Though he did not have what many would categorize as a “breakout moment” during the most recent Democratic presidential primary debate, Julián Castro did offer another reminder of why his candidacy has been essential to the primary itself — even if most observers have failed to recognize it.
When one of the moderators, CNN’s Anderson Cooper, asked Castro about handgun violence, he offered much-needed nuance to the debate with the invocation of the police and how their collective behavior influences his views on gun policy. Explaining why he doesn’t support mandatory buybacks, Castro said, “I’m not going to give these police officers another reason to go door-to-door in certain communities because police violence is also gun violence.” Castro then cited Atatiana Jefferson, a 28-year-old who was in her bedroom when she was shot and killed by Fort Worth police officer Aaron Dean. Jefferson’s neighbor, James Smith, dialed the Fort Worth Police Department’s non-emergency line after he noticed Jefferson’s lights were on and her front door was open.
No one else had said her name. No one else had invoked the role police play in gun violence — namely against black and brown people. And this incident took place mere weeks after Dallas police officer Amber Guyger was sentenced to 10 years in prison for murdering Botham Jean in his home a year ago. How many more minutes would have been wasted had Castro not brought that vital perspective onto that stage?
I felt similarly about the necessity of Castro earlier this month when he escorted a group of asylum-seekers across the border bridge to Texas from Mexico, where they were all sent under the Trump administration’s “Remain in Mexico” policy. That group consisted of eight gay and lesbian asylum-seekers from Cuba, Guatemala and Honduras, as well as a deaf Salvadoran woman and her three relatives. As the Los Angeles Times reported, “All had earlier tried to cross here with a lawyer after being returned to Mexico to await court hearings, and all had been sent back by US Customs officers. Some had already waited four months.”
And then there was his call this summer to consider trans people in the debate about reproductive justice.
Since April, many political observers have written about Castro’s need for that breakout “defining moment” in order to draw wider attention to his campaign — but perhaps the larger problem is the public don’t care enough about many of the types of people Castro has been advocating for throughout the decade. That includes people like Castro himself. Him being the sole Latinx candidate in the race should have garnered him more attention, but that has not proven to be the case.
“This should be Julián Castro’s moment,” David Freedlander wrote for Politico in August. “At a time when issues of immigration and family separation, race and the border are front and center in the national consciousness, the story of a third-generation Mexican American would seem tailor-made to resonate emotionally with voters.”
Freelander was right to highlight that Castro has struggled with Latinx voters, too, but in the earliest months of a primary campaign, much of a presidential contender’s chances lie on name recognition: either having it already or garnering the media attention necessary to build it.

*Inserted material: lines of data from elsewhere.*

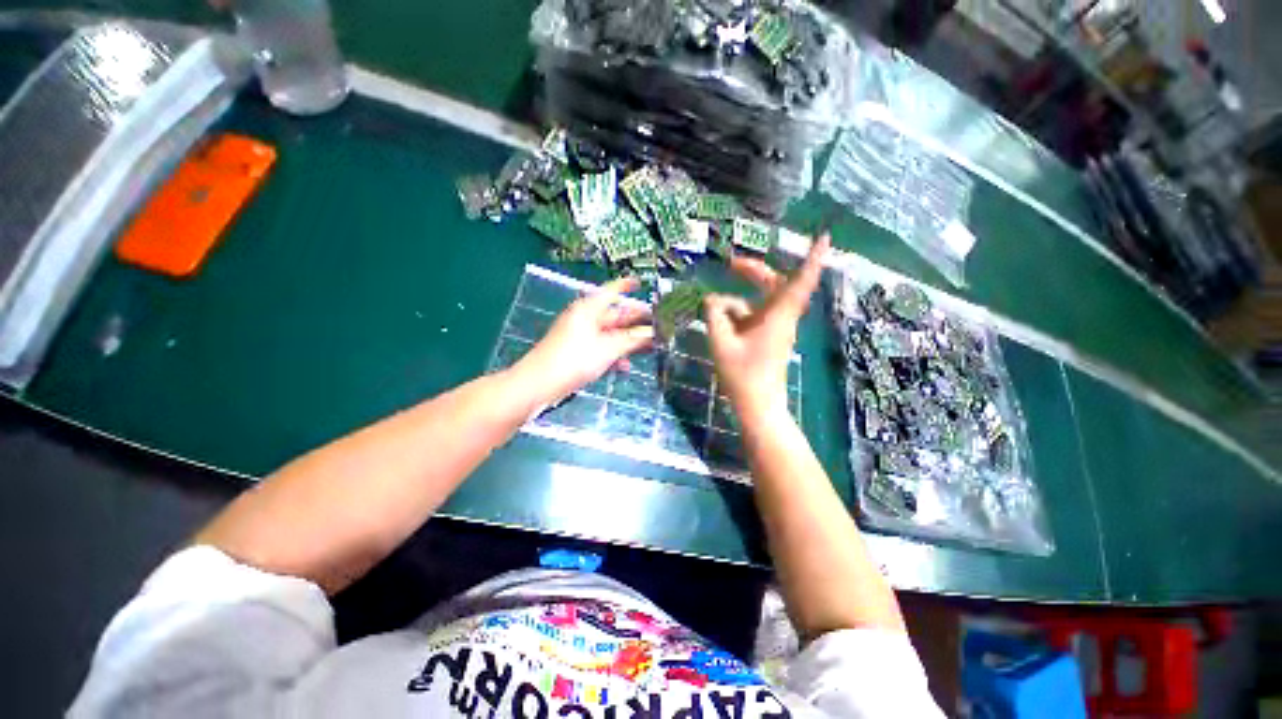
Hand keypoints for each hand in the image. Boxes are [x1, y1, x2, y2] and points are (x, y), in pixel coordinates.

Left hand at [511, 277, 654, 405]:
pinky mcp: (577, 353)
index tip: (639, 283)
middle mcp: (584, 319)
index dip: (625, 286)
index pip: (610, 291)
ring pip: (610, 334)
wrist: (539, 384)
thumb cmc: (572, 360)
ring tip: (649, 347)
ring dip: (627, 341)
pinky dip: (614, 354)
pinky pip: (601, 348)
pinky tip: (625, 365)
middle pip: (614, 315)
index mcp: (588, 309)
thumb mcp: (607, 348)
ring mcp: (580, 336)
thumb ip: (631, 340)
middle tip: (657, 325)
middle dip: (635, 321)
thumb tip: (652, 333)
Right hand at [704, 235, 828, 419]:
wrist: (758, 406)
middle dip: (753, 271)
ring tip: (713, 309)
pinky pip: (754, 316)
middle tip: (730, 264)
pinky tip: (720, 324)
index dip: (813, 258)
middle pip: (774, 284)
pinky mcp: (769, 338)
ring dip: (738, 299)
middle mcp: (782, 318)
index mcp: (778, 317)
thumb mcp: (721, 342)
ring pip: (760, 301)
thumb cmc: (742, 376)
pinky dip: (737, 314)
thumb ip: (715, 315)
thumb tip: (712, 299)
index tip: (823, 236)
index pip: (800, 281)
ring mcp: (776, 328)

“Castro is an heir to Obama, having served as secretary of Housing and Urban Development from 2014 to 2017,” Freelander continued. “He is young, just 44 at a time when many in the party are looking for a new generation. He is a policy wonk, a former mayor who can speak as fluently about zoning, gentrification and housing affordability at a time when those issues have risen to the fore among the party’s young and urban base.”
Somehow, Mayor Pete Buttigieg was hailed as “the smart candidate” early on, despite openly dismissing the need of policy details earlier in the race (yes, I laughed at him trying to attack Elizabeth Warren on being evasive on policy proposals, too.) It’s funny how that label wasn’t given to Castro, someone whose resume and proposed policies are far more impressive on paper.

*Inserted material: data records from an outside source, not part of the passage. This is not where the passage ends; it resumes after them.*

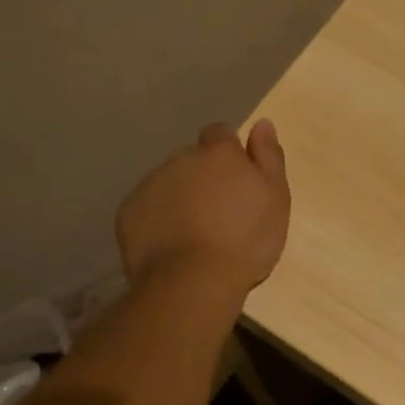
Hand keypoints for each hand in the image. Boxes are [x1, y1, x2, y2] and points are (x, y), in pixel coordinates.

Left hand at [115, 120, 290, 292]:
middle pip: (192, 159)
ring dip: (179, 196)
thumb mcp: (276, 197)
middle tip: (218, 212)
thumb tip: (262, 123)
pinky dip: (157, 219)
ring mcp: (150, 185)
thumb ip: (269, 156)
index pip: (220, 133)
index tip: (236, 178)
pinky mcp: (128, 213)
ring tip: (193, 233)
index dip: (228, 152)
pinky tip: (170, 245)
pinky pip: (146, 208)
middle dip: (202, 176)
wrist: (194, 282)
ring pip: (167, 183)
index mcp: (218, 153)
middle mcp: (181, 159)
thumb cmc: (246, 239)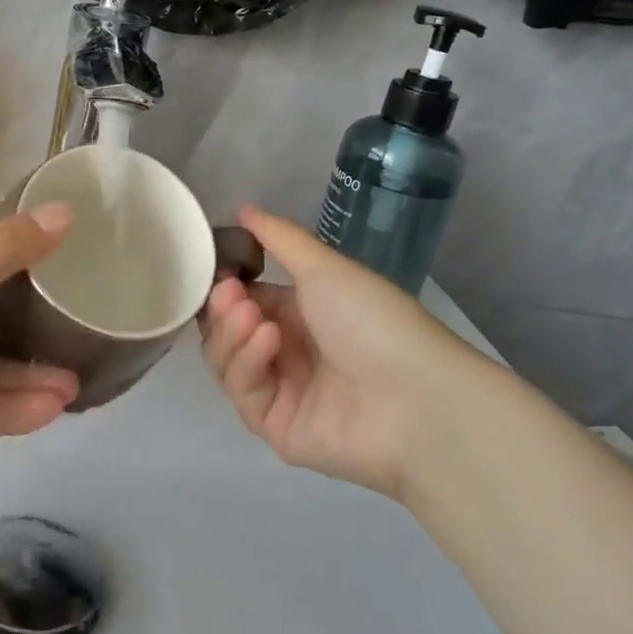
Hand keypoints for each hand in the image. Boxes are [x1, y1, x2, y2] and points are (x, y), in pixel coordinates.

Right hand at [200, 205, 489, 502]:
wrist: (416, 397)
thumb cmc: (373, 320)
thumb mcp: (325, 267)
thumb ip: (278, 237)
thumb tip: (242, 205)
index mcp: (299, 313)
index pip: (242, 299)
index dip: (224, 284)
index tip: (216, 268)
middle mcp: (286, 351)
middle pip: (226, 330)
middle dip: (223, 308)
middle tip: (230, 293)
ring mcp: (280, 391)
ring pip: (226, 360)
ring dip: (231, 332)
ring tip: (252, 317)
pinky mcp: (275, 427)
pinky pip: (242, 391)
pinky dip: (247, 362)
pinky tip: (268, 342)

And while we’re on double standards, I’m equally tickled how Castro was condemned as being “classless” for the way he spoke to Joe Biden at the third debate, yet none of those same people had anything to say about Biden yelling at Elizabeth Warren at the fourth as he tried to take credit for her work. I wonder what could be the difference? Perhaps we can ask Cory Booker and Kamala Harris, who faced similar scolding about how they challenged Biden, too.
Infuriatingly, even when Castro takes on a more popular position — say, impeaching Trump — he isn’t typically given credit for being the first candidate to bring it up.

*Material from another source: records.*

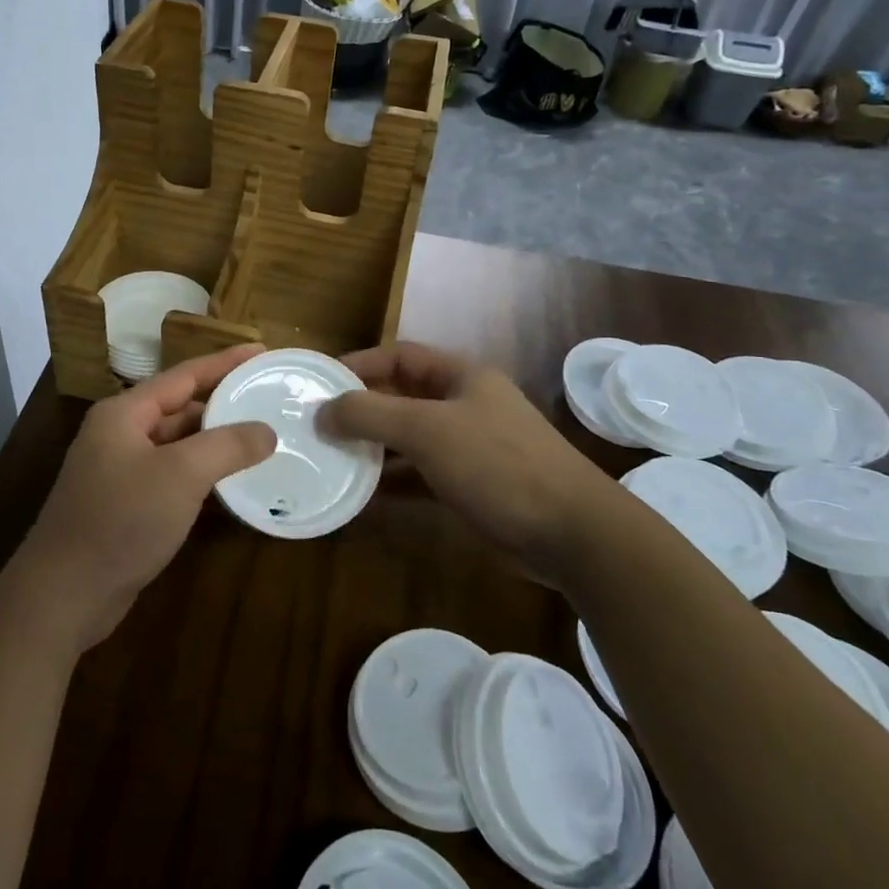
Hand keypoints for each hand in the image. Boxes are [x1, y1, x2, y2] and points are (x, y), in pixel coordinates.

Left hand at [4, 344, 277, 653]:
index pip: (184, 375)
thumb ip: (226, 446)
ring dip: (215, 441)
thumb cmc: (121, 520)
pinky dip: (201, 474)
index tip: (262, 350)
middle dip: (223, 403)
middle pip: (180, 408)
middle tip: (269, 398)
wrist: (64, 595)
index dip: (225, 362)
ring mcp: (120, 470)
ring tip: (261, 437)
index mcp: (125, 413)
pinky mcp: (126, 504)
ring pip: (177, 444)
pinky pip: (172, 476)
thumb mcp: (181, 476)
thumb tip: (266, 431)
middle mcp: (120, 433)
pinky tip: (231, 482)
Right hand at [317, 342, 614, 582]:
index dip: (360, 364)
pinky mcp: (468, 486)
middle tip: (318, 424)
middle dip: (361, 409)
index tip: (321, 383)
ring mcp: (467, 447)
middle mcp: (462, 405)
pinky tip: (361, 496)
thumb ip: (371, 415)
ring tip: (330, 458)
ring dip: (372, 447)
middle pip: (401, 396)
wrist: (571, 533)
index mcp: (460, 377)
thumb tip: (322, 411)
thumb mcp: (427, 430)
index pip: (399, 356)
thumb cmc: (497, 464)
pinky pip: (418, 475)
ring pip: (407, 438)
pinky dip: (391, 481)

As it stands now, Castro may not make the November date. If that is the case, it will be to our own collective loss. Castro has consistently used his position to highlight issues plaguing the most vulnerable of Americans. There is a thoughtfulness to his campaign that has consistently felt more in tune with where this country is going than many of his competitors’. In a crowded race stuffed with moderate bores with no chance of winning given their names on the ballot are Ambien to nonwhites and young people, he has been a worthy addition.
It is disappointing to say the least that Castro has not been treated like a viable option. I can’t think of anything he should have done differently. But I can say I believe that if Castro were a white candidate with the same credentials, saying the exact same things as he has been, this race would have gone differently for sure.